[YOUR GOAL]
With the pictures removed, the data below must be transcribed in full and exactly.

- - - -

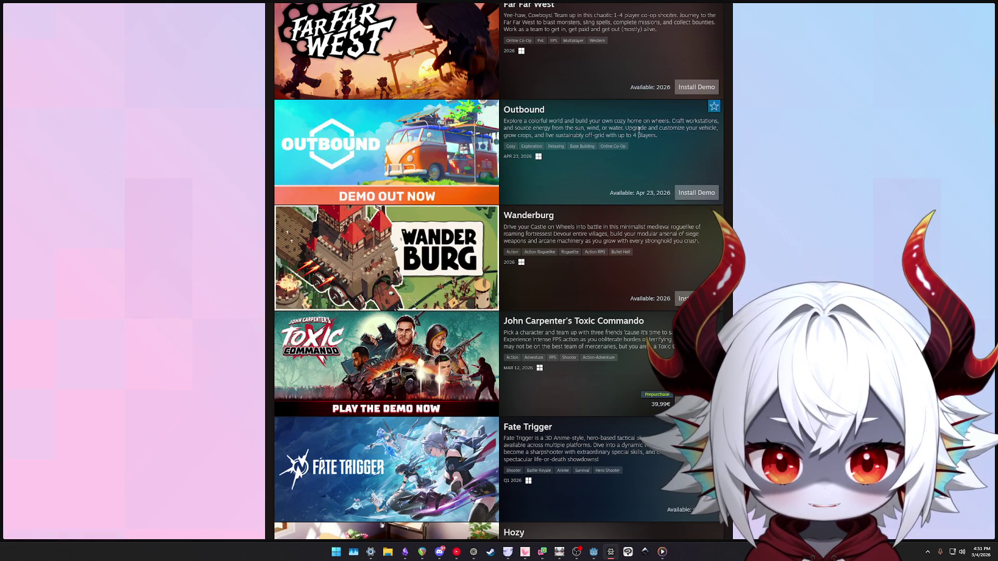
{"action": "scroll", "coordinate": [737, 148], "scroll_direction": "down", "scroll_amount": 3}
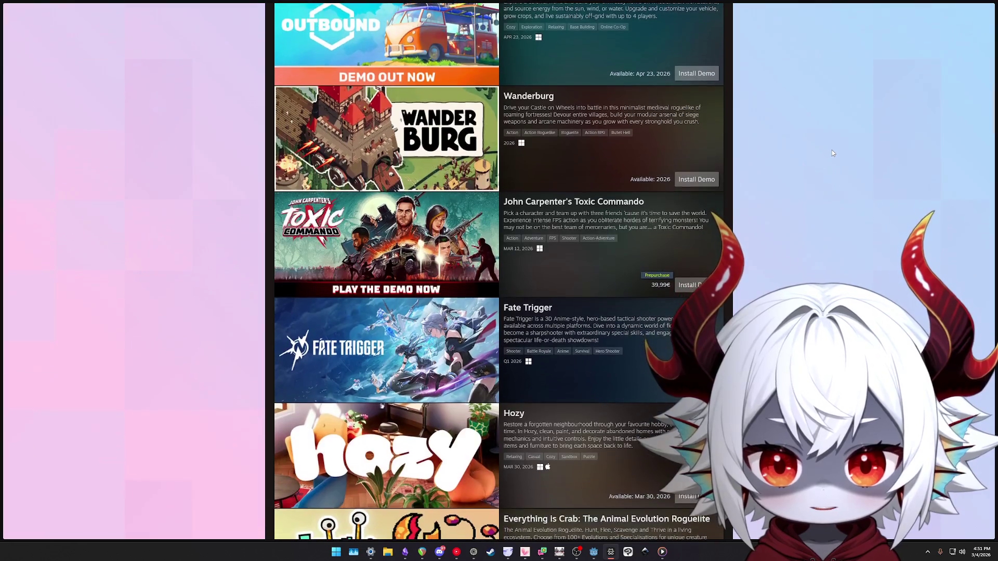
{"action": "mouse_move", "coordinate": [407, 139]}
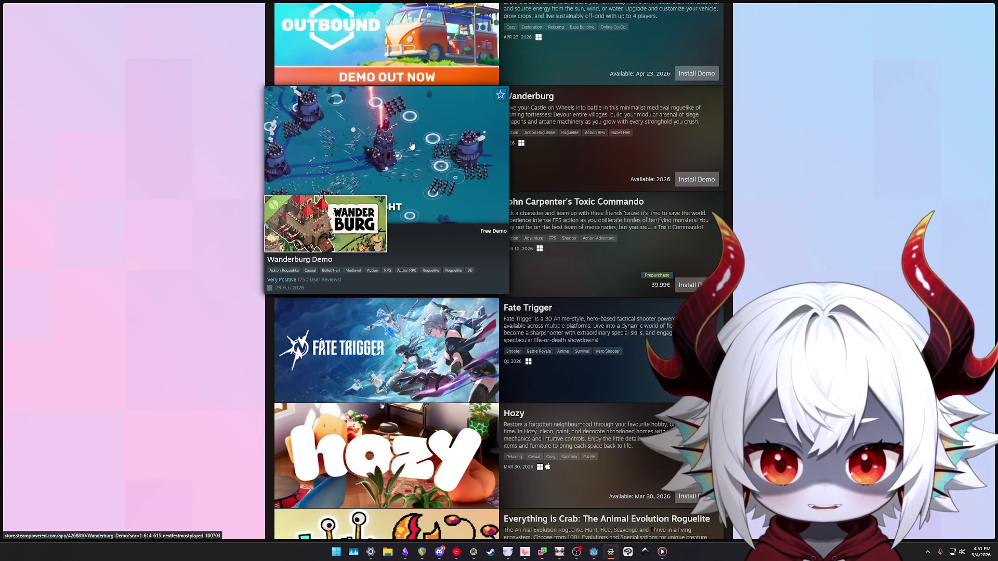
{"action": "scroll", "coordinate": [762, 151], "scroll_direction": "down", "scroll_amount": 3}
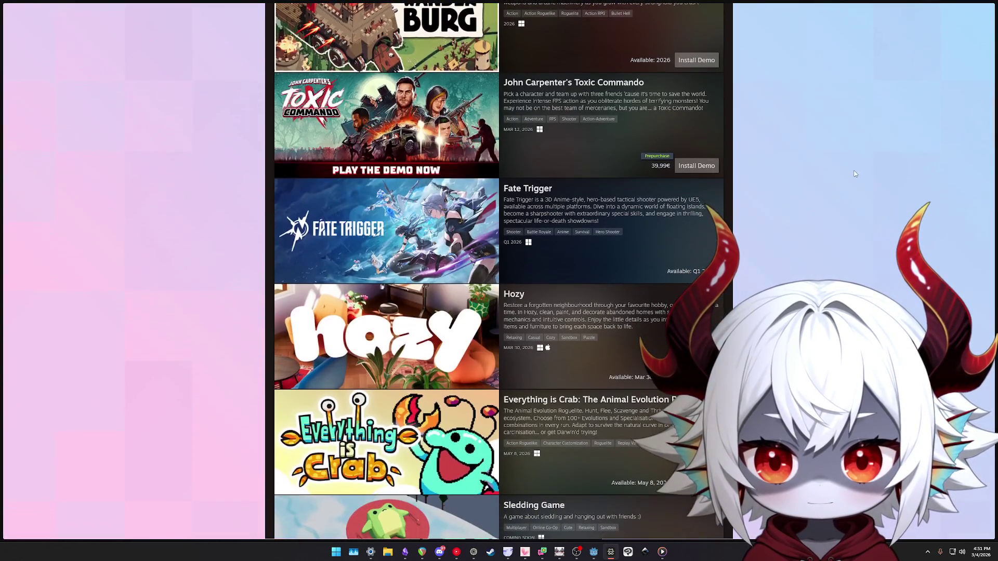
{"action": "scroll", "coordinate": [857, 170], "scroll_direction": "down", "scroll_amount": 5}
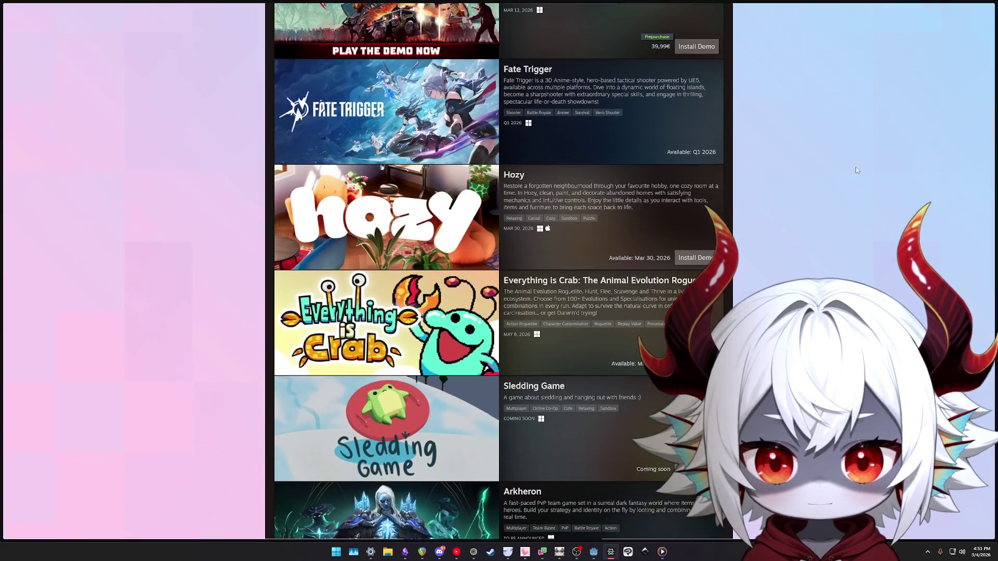
{"action": "scroll", "coordinate": [856, 170], "scroll_direction": "down", "scroll_amount": 1}
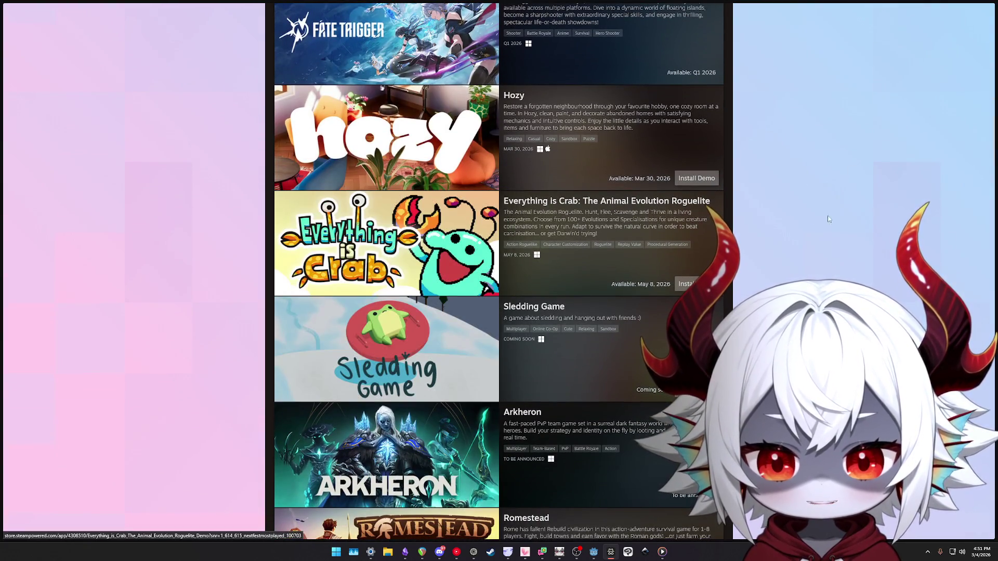
{"action": "scroll", "coordinate": [865, 195], "scroll_direction": "down", "scroll_amount": 1}
{"action": "scroll", "coordinate": [865, 196], "scroll_direction": "down", "scroll_amount": 1}
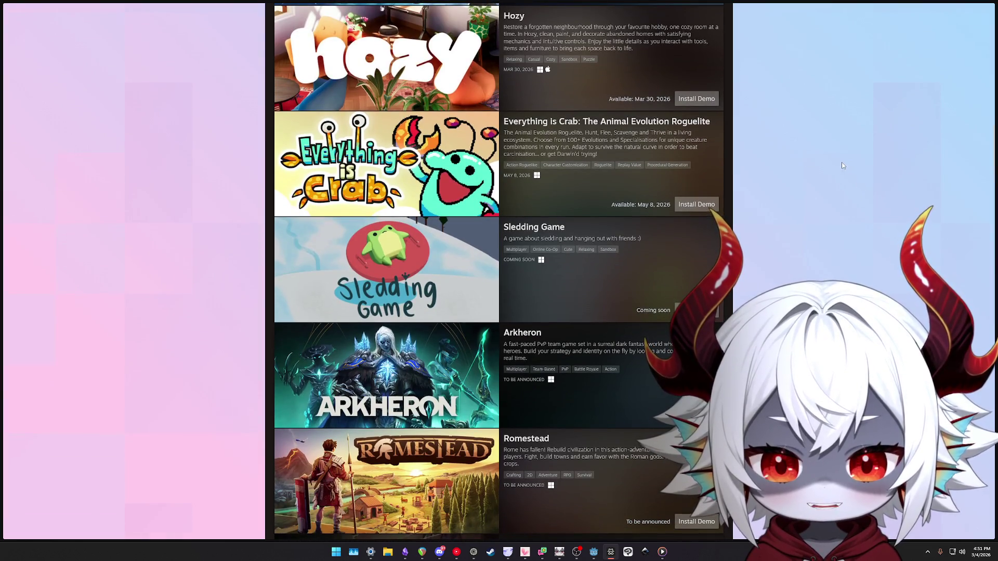
{"action": "scroll", "coordinate": [844, 164], "scroll_direction": "down", "scroll_amount": 4}
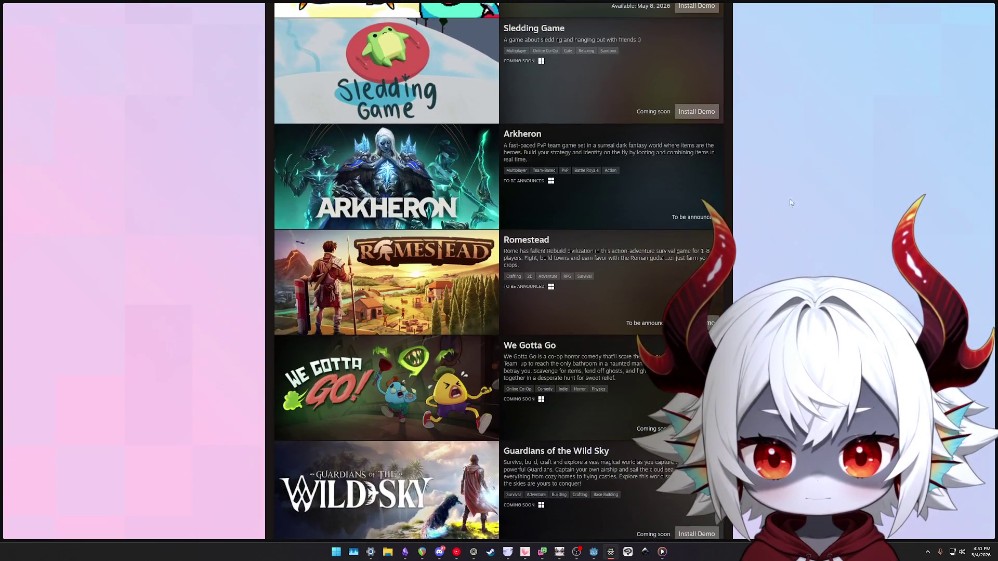
{"action": "mouse_move", "coordinate": [388, 199]}
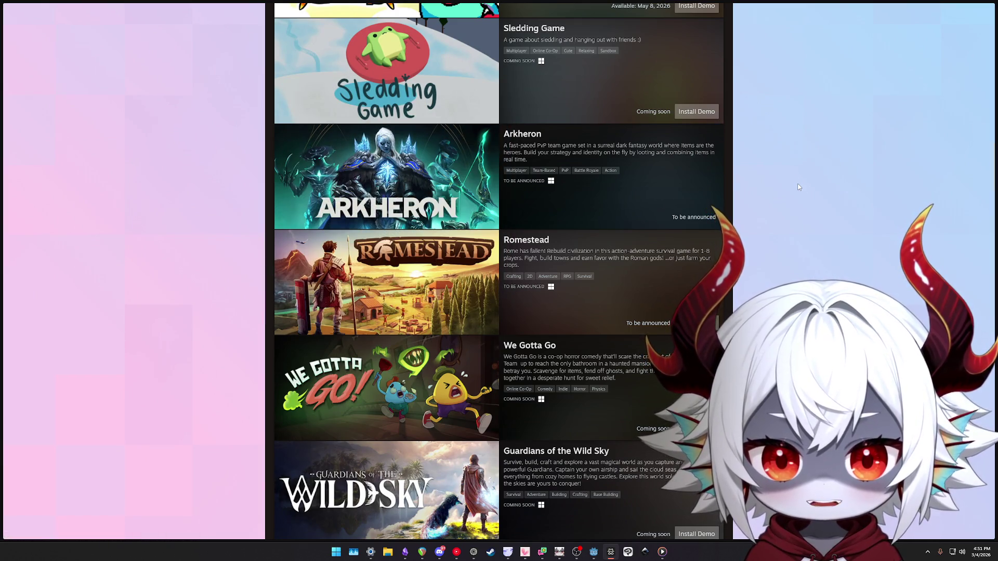
{"action": "scroll", "coordinate": [786, 180], "scroll_direction": "down", "scroll_amount": 1}
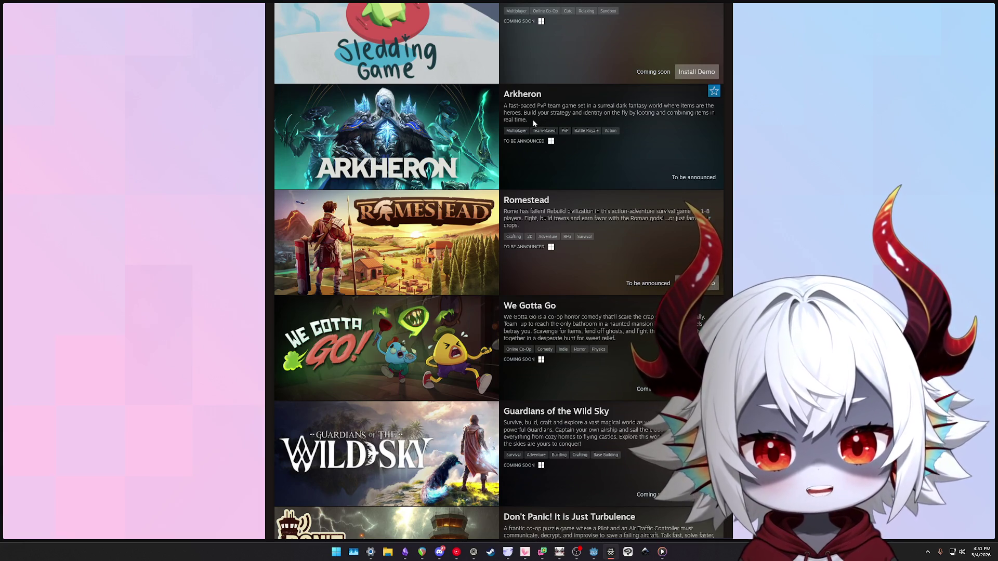
{"action": "mouse_move", "coordinate": [532, 119]}
{"action": "left_mouse_down"}
{"action": "mouse_move", "coordinate": [510, 109]}
{"action": "mouse_move", "coordinate": [544, 116]}
{"action": "mouse_move", "coordinate": [512, 113]}
{"action": "mouse_move", "coordinate": [535, 120]}
{"action": "left_mouse_up"}
Scroll on to the final entries Crystalfall, Chained Wheels and Lootbound and the page footer
{"action": "scroll", "coordinate": [775, 133], "scroll_direction": "down", "scroll_amount": 2}
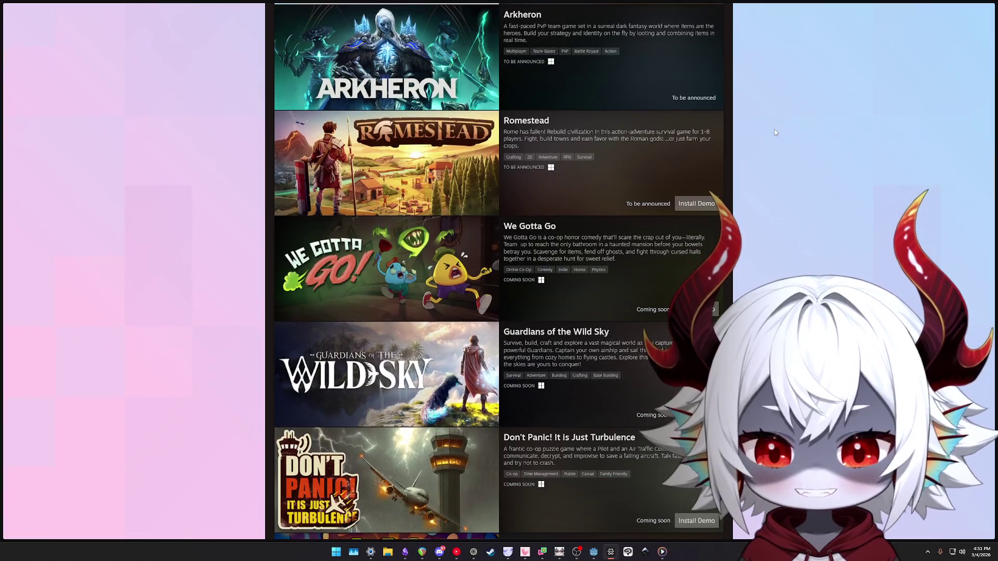
{"action": "scroll", "coordinate": [775, 133], "scroll_direction": "down", "scroll_amount": 5}
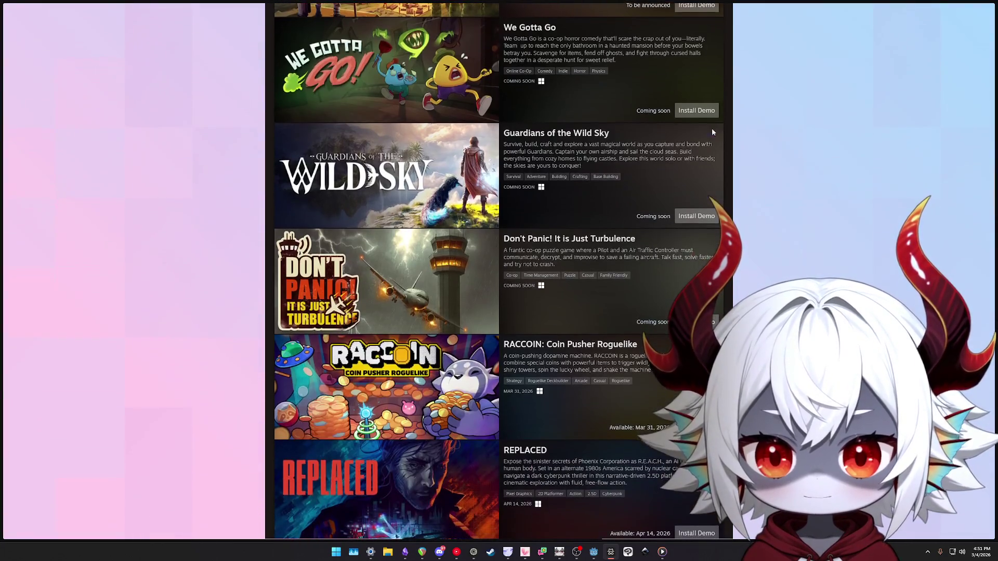
{"action": "scroll", "coordinate": [861, 133], "scroll_direction": "down", "scroll_amount": 1}
{"action": "scroll", "coordinate": [853, 130], "scroll_direction": "down", "scroll_amount": 7}
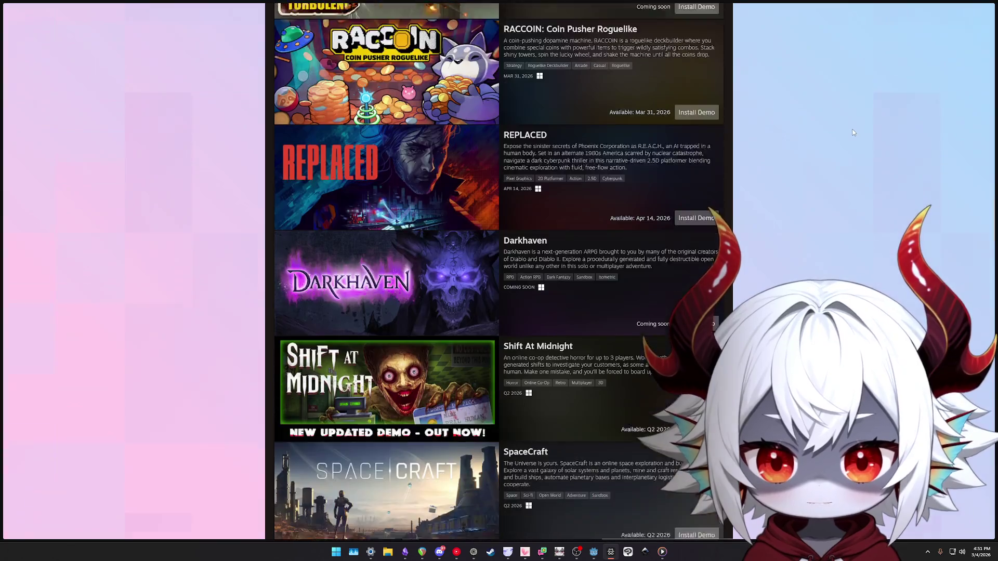
{"action": "scroll", "coordinate": [838, 128], "scroll_direction": "down", "scroll_amount": 10}
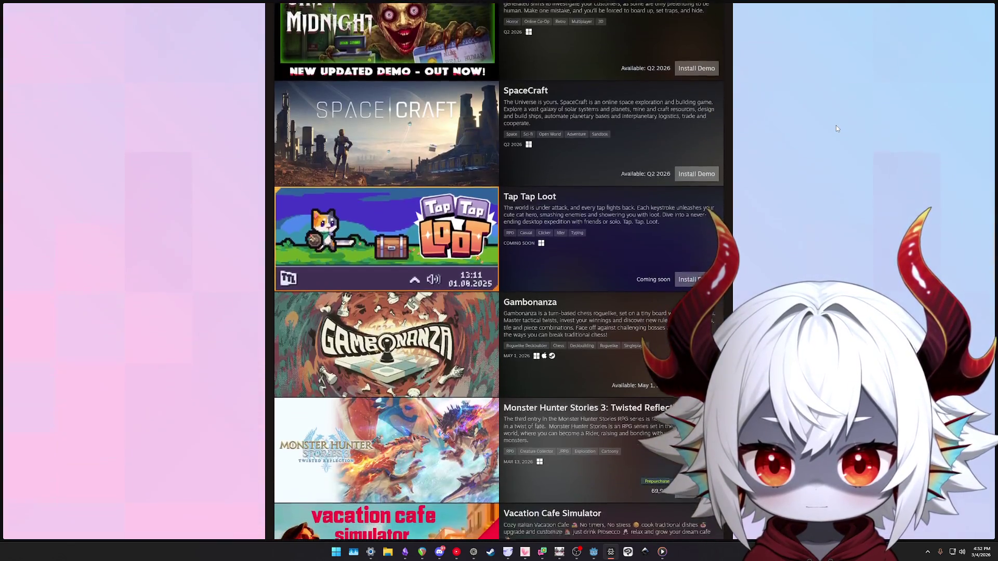
{"action": "scroll", "coordinate": [833, 128], "scroll_direction": "down", "scroll_amount": 5}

- - - -

[ANSWER TO THIS PROBLEM]
{"action": "scroll", "coordinate": [737, 148], "scroll_direction": "down", "scroll_amount": 3}
{"action": "mouse_move", "coordinate": [407, 139]}
{"action": "scroll", "coordinate": [762, 151], "scroll_direction": "down", "scroll_amount": 3}
{"action": "scroll", "coordinate": [857, 170], "scroll_direction": "down", "scroll_amount": 5}
{"action": "scroll", "coordinate": [856, 170], "scroll_direction": "down", "scroll_amount": 1}
{"action": "scroll", "coordinate": [865, 195], "scroll_direction": "down", "scroll_amount": 1}
{"action": "scroll", "coordinate": [865, 196], "scroll_direction": "down", "scroll_amount": 1}
{"action": "scroll", "coordinate": [844, 164], "scroll_direction": "down", "scroll_amount": 4}
{"action": "mouse_move", "coordinate": [388, 199]}
{"action": "scroll", "coordinate": [786, 180], "scroll_direction": "down", "scroll_amount": 1}
{"action": "mouse_move", "coordinate": [532, 119]}
{"action": "left_mouse_down"}
{"action": "mouse_move", "coordinate": [510, 109]}
{"action": "mouse_move", "coordinate": [544, 116]}
{"action": "mouse_move", "coordinate": [512, 113]}
{"action": "mouse_move", "coordinate": [535, 120]}
{"action": "left_mouse_up"}
Scroll on to the final entries Crystalfall, Chained Wheels and Lootbound and the page footer
{"action": "scroll", "coordinate": [775, 133], "scroll_direction": "down", "scroll_amount": 2}
{"action": "scroll", "coordinate": [775, 133], "scroll_direction": "down", "scroll_amount": 5}
{"action": "scroll", "coordinate": [861, 133], "scroll_direction": "down", "scroll_amount": 1}
{"action": "scroll", "coordinate": [853, 130], "scroll_direction": "down", "scroll_amount": 7}
{"action": "scroll", "coordinate": [838, 128], "scroll_direction": "down", "scroll_amount": 10}
{"action": "scroll", "coordinate": [833, 128], "scroll_direction": "down", "scroll_amount": 5}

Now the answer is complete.